Entspannung im Impfstoffstreit zwischen EU und Großbritannien

Britain's Chancellor of the Duchy of Lancaster Michael Gove leaves after a Cabinet meeting at the Foreign and Commonwealth Office (FCO) in London
Brüssel machte Rückzieher bei Exportkontrolle nach Nordirland. Versöhnlich zeigten sich der britische Gesundheitsminister Gove und EU-Kommissar Šefčovič nach einem Telefonat am Abend.

Im Impfstoffstreit zwischen der EU und Großbritannien zeichnet sich eine Entpannung ab: Nach dem Rückzieher Brüssels in der Frage von Impfstoffexporten nach Nordirland hat die britische Regierung eine Zusammenarbeit bei der Verteilung des Astra-Zeneca-Vakzins zugesagt. Staatsminister Michael Gove sagte am Samstag, dass die Impfung der eigenen Bevölkerung Priorität habe. "Wir wollen aber auch mit unseren Freunden und Nachbarn in der Europäischen Union zusammenarbeiten, um ihnen auch zu helfen."

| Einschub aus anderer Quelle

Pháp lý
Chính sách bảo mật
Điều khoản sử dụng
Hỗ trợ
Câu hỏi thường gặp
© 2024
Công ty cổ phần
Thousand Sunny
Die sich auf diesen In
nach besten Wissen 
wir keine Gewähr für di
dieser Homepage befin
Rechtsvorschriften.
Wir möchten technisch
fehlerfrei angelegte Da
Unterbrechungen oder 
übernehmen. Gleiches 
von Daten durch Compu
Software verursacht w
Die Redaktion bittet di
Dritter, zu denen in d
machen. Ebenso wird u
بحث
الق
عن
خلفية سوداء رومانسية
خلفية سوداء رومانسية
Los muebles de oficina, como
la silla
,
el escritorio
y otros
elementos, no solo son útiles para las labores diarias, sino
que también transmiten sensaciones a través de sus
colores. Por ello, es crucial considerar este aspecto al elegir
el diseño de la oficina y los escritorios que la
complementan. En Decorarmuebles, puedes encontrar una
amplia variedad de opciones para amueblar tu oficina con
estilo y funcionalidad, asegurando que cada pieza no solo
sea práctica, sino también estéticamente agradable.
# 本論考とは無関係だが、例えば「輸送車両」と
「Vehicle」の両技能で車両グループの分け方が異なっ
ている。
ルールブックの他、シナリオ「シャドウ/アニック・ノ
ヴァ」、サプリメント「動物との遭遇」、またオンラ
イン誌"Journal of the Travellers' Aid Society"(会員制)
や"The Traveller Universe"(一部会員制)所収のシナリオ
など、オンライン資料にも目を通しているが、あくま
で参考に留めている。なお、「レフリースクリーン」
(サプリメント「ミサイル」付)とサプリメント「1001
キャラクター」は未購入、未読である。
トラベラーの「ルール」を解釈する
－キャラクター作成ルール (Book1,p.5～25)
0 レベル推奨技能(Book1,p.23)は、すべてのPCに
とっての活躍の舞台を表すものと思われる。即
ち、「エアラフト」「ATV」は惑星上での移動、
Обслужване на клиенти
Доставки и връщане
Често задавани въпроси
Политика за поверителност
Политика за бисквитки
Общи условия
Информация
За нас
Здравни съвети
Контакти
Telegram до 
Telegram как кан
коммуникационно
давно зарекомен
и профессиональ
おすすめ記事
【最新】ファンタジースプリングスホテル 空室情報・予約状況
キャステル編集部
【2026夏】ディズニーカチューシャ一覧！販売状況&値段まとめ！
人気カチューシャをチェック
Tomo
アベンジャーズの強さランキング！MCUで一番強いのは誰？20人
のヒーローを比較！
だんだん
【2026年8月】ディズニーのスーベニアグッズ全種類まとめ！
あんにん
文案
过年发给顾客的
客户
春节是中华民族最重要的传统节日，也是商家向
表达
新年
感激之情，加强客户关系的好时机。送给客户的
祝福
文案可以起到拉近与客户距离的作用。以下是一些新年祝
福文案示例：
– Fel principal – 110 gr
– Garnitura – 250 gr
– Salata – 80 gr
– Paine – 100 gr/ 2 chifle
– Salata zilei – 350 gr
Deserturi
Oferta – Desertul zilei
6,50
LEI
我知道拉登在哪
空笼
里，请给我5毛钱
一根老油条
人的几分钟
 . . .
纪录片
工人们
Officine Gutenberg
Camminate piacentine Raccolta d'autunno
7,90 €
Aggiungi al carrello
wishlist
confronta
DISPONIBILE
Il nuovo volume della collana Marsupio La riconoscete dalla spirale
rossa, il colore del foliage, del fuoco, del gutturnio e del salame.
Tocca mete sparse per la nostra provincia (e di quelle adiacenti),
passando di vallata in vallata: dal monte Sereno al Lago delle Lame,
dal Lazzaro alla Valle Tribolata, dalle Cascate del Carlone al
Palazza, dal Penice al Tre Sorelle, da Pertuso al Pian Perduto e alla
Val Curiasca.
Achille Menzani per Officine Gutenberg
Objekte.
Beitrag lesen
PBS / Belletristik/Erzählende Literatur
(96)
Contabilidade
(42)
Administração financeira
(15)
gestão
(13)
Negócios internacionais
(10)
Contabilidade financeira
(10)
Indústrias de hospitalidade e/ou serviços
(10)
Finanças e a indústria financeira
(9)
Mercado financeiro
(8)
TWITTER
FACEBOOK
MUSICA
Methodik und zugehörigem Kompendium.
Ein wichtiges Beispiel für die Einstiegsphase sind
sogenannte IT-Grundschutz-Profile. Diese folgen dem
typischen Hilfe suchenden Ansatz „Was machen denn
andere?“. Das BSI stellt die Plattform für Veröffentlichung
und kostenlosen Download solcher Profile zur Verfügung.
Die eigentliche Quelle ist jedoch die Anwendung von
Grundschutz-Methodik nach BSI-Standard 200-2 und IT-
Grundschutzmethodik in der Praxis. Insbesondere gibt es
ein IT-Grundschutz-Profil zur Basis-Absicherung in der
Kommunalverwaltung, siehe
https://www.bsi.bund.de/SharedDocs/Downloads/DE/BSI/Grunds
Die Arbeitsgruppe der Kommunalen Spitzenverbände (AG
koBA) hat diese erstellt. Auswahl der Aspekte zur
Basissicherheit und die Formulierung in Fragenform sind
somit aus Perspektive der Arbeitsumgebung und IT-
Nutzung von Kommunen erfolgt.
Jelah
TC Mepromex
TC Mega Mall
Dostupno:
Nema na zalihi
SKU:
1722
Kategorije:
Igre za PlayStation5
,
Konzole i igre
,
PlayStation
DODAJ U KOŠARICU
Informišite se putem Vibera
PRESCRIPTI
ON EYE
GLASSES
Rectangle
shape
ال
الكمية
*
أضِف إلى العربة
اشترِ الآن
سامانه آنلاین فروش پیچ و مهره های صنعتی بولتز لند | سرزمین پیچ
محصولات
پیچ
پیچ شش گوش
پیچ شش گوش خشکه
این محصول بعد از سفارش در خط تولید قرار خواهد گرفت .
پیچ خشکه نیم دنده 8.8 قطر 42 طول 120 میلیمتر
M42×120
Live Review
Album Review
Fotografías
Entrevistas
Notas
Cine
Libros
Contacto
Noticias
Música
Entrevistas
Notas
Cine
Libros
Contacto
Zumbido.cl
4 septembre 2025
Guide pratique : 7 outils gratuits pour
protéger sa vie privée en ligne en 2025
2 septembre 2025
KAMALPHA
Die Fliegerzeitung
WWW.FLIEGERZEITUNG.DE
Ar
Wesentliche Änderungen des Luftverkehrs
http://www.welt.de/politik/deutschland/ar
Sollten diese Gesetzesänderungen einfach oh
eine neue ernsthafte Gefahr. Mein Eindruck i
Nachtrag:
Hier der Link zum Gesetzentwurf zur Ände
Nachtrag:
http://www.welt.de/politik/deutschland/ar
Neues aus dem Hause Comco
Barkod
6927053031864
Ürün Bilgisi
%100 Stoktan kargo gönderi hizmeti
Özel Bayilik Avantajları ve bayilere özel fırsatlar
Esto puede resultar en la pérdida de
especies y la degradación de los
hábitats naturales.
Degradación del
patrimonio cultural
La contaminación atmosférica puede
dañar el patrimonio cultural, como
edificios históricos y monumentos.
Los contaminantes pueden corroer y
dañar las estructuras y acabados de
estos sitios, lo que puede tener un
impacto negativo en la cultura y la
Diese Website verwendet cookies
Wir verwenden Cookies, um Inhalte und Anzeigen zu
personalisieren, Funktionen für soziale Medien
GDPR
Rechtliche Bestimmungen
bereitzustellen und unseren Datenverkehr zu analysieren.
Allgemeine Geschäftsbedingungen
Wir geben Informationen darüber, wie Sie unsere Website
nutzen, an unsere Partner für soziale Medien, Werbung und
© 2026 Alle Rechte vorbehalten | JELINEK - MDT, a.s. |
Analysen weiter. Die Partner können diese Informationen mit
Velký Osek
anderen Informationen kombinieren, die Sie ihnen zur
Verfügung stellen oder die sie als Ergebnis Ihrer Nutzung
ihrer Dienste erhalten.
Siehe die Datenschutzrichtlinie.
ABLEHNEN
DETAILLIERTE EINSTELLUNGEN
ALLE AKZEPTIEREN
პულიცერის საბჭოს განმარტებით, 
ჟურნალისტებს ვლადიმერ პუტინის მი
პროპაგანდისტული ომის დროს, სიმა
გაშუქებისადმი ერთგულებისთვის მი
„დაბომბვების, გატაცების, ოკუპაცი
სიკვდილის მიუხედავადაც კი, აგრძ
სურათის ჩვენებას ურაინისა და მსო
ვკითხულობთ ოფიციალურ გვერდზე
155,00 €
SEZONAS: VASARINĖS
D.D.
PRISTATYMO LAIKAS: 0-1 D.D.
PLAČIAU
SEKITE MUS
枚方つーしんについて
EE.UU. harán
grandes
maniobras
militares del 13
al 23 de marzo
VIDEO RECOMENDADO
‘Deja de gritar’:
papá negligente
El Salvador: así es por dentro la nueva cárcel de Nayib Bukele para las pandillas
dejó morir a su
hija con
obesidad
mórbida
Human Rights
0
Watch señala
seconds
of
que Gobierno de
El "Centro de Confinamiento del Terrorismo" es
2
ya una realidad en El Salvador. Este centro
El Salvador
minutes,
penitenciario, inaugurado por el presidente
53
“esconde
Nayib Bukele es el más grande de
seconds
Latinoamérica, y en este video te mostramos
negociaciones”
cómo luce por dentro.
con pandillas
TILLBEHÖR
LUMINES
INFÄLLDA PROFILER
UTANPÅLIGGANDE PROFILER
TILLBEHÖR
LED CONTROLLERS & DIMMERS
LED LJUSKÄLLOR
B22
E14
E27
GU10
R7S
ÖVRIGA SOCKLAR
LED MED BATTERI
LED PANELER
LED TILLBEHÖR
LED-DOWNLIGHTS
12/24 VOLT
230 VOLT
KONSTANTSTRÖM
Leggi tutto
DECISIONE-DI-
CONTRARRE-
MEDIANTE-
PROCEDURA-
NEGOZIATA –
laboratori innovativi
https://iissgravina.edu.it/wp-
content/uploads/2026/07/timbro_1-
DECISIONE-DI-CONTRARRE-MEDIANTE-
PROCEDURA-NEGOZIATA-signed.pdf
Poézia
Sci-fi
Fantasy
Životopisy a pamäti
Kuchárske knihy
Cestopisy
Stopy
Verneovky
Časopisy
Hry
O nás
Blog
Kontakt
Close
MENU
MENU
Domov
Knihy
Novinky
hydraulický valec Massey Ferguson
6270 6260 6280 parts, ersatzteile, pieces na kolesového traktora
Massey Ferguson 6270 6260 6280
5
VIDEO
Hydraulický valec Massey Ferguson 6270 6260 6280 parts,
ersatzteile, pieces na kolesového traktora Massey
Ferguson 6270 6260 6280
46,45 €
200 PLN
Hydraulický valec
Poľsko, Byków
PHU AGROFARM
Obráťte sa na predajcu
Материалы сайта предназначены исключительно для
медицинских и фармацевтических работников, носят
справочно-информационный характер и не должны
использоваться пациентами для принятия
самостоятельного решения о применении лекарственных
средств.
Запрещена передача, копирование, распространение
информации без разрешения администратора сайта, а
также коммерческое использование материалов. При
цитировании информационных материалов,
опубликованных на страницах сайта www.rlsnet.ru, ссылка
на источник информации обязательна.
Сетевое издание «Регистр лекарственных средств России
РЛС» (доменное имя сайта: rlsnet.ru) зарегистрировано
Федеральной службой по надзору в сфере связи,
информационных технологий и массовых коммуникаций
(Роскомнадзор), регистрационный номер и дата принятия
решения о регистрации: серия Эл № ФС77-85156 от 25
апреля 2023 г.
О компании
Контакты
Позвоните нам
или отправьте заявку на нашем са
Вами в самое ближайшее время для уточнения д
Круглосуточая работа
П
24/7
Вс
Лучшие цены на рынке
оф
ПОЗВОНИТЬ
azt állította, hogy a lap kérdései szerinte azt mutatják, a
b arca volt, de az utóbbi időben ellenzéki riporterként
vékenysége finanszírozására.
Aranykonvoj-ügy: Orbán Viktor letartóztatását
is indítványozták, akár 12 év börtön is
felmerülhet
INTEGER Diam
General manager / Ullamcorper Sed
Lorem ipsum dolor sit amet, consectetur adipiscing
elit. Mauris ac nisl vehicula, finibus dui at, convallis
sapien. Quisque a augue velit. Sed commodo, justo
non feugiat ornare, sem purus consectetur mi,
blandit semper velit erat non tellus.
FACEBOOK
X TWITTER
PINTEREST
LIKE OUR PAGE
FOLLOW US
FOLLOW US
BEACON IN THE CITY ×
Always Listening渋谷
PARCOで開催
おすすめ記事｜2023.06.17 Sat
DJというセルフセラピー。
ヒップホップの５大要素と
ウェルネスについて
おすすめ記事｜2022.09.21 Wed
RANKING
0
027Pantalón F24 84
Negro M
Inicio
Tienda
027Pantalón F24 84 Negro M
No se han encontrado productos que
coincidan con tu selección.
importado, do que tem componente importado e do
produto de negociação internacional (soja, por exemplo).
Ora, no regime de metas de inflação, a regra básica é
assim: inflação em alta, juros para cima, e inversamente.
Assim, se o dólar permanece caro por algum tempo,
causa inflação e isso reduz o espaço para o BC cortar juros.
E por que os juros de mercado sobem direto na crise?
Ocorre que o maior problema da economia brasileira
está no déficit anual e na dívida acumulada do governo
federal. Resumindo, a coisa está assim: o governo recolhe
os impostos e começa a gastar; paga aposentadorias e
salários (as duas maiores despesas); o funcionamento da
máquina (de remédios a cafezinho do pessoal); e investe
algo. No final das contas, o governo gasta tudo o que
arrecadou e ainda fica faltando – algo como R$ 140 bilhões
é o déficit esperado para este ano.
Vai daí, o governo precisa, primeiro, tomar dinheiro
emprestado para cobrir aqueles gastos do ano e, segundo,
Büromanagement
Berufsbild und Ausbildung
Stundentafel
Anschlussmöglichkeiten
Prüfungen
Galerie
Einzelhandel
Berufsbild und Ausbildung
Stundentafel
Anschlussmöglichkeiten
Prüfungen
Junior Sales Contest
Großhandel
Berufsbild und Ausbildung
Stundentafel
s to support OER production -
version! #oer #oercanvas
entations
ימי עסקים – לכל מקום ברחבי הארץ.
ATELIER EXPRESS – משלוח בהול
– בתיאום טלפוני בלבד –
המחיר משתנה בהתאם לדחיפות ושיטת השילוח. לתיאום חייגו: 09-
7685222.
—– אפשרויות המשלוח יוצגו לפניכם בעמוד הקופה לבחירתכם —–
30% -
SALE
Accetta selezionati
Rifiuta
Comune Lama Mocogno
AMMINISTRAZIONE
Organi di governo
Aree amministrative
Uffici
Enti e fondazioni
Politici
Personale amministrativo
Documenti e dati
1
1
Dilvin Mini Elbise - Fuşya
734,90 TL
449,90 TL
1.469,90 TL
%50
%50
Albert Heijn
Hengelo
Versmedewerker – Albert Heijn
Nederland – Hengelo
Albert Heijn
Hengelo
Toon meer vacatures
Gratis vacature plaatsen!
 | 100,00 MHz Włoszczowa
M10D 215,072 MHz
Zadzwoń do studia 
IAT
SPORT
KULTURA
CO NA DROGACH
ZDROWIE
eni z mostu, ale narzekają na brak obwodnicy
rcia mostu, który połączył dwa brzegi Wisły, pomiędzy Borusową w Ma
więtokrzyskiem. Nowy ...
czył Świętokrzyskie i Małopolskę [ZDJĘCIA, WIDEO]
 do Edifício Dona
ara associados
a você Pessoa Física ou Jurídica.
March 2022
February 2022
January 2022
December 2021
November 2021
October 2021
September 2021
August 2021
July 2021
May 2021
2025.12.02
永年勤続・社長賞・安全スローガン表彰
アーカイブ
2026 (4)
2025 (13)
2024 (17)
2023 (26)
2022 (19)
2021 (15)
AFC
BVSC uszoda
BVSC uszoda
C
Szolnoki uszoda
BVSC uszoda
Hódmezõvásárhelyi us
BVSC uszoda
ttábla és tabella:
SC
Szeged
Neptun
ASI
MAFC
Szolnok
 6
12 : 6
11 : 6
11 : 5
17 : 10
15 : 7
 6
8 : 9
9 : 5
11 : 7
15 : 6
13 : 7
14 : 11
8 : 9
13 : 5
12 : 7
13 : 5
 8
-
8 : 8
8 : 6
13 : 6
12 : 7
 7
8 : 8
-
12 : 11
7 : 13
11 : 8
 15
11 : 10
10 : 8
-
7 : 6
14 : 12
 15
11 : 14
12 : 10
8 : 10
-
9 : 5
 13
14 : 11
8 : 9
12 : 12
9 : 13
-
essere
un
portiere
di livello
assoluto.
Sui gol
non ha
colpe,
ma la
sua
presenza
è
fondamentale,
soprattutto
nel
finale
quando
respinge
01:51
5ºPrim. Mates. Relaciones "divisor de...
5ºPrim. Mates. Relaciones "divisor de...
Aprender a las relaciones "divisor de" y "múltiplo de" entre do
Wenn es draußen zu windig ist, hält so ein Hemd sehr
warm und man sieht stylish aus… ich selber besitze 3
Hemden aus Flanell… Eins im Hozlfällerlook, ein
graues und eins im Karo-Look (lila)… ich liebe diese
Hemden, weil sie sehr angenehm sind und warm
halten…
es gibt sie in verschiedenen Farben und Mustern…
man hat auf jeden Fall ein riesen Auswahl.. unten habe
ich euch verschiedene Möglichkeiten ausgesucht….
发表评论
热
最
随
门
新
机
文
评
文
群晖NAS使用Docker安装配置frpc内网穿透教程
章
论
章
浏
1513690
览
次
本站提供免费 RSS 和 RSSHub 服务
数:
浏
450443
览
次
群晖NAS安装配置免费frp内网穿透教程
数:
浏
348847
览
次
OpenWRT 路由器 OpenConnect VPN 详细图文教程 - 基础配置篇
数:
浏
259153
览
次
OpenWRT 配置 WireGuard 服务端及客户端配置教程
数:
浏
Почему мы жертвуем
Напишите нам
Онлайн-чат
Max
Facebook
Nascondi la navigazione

Die EU habe eingesehen, dass sie mit der Auslösung des Notfallmechanismus aus dem Brexit-Abkommen einen Fehler gemacht habe, sagte Gove weiter. Es brauche nun einen Neustart in den Beziehungen. Versöhnlich zeigten sich Gove und EU-Kommissar Maroš Šefčovič nach einem Telefonat am Abend. Sie wollten sich gemeinsam für die Vorteile aus dem Friedensprozess in Nordirland einsetzen und Einschränkungen für das Leben der Menschen in der Region vermeiden, twitterten beide.

Hintergrund ist der Streit zwischen der EU-Kommission und dem britisch-schwedischen Impfstoffhersteller Astra Zeneca über dessen Lieferschwierigkeiten. Das Unternehmen hatte Verzögerungen damit begründet, dass es Probleme bei Werken in den Niederlanden und Belgien gebe.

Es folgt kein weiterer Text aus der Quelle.